→ **WHAT YOU WILL DO**
Which lines of the entries below contain the string "live"? Copy each one.

☆ ☆ ☆ ☆

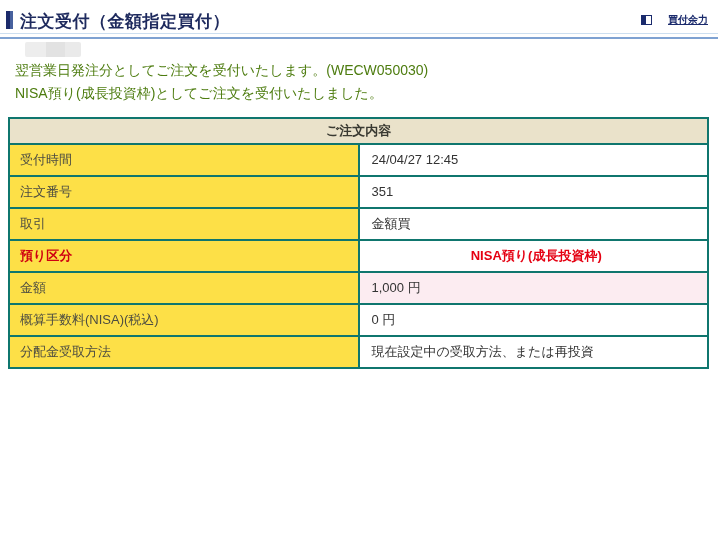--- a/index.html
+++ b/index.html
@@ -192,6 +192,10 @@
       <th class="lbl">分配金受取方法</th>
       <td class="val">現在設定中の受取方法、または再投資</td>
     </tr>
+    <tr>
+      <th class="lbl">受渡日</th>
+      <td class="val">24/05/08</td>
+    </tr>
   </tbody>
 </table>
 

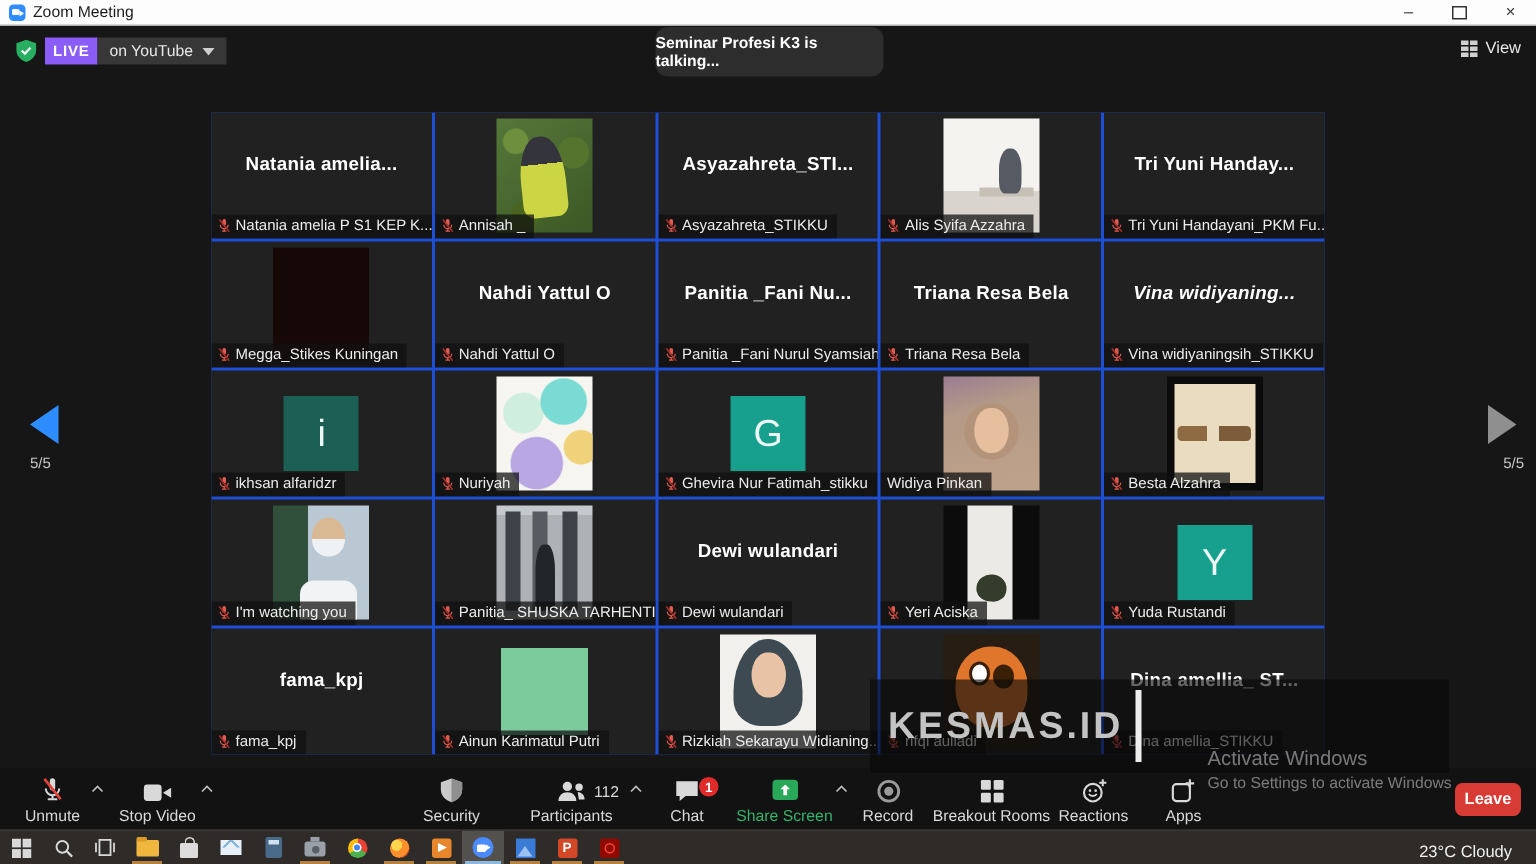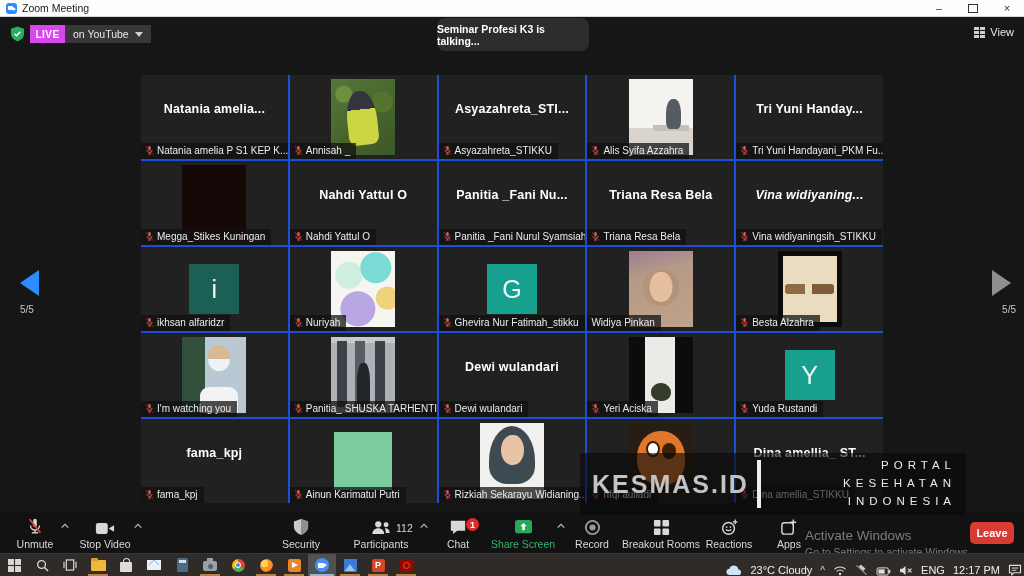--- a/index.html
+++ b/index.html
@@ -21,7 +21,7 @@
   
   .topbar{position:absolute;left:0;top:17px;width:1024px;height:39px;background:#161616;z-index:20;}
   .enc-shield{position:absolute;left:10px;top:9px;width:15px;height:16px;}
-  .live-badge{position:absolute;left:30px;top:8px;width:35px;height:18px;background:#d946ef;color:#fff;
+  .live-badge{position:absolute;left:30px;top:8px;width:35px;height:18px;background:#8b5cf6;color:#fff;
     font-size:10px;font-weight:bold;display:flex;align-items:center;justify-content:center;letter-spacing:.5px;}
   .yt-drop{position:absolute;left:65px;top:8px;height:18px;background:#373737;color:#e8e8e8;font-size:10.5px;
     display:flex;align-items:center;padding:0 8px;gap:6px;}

☆ ☆ ☆ ☆

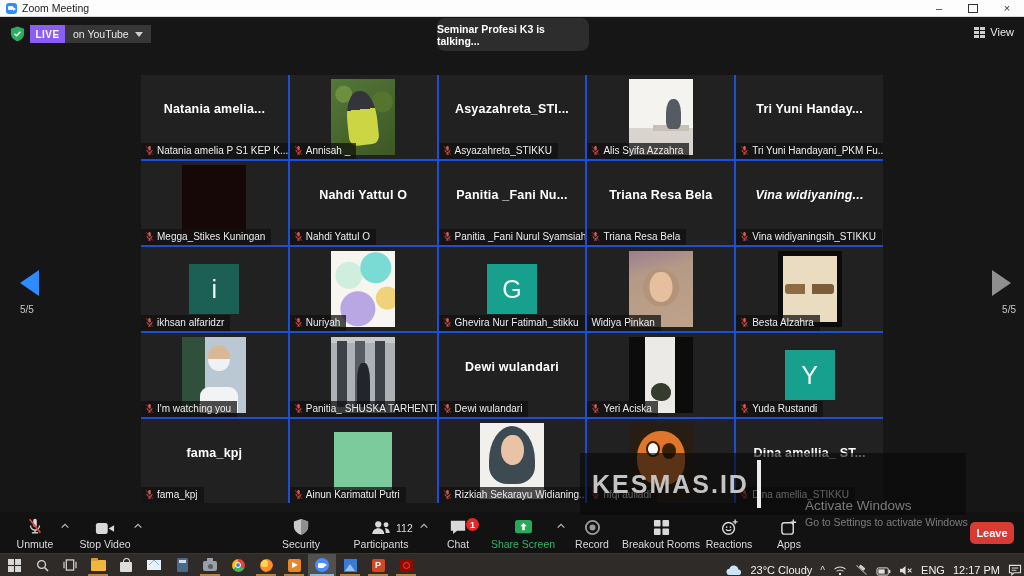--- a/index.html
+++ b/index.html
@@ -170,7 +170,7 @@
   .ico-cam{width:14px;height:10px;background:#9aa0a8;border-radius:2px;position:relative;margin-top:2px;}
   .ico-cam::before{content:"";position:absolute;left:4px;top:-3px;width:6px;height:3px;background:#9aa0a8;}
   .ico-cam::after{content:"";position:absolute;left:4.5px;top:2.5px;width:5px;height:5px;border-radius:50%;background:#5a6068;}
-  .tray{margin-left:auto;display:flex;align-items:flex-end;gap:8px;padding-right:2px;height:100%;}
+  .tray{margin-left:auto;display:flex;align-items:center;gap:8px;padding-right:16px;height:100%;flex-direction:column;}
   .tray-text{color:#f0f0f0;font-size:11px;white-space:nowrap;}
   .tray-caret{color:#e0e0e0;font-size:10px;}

☆ ☆ ☆ ☆

→ **RESPONSE**
-  .live-badge{position:absolute;left:30px;top:8px;width:35px;height:18px;background:#d946ef;color:#fff;
+  .live-badge{position:absolute;left:30px;top:8px;width:35px;height:18px;background:#8b5cf6;color:#fff;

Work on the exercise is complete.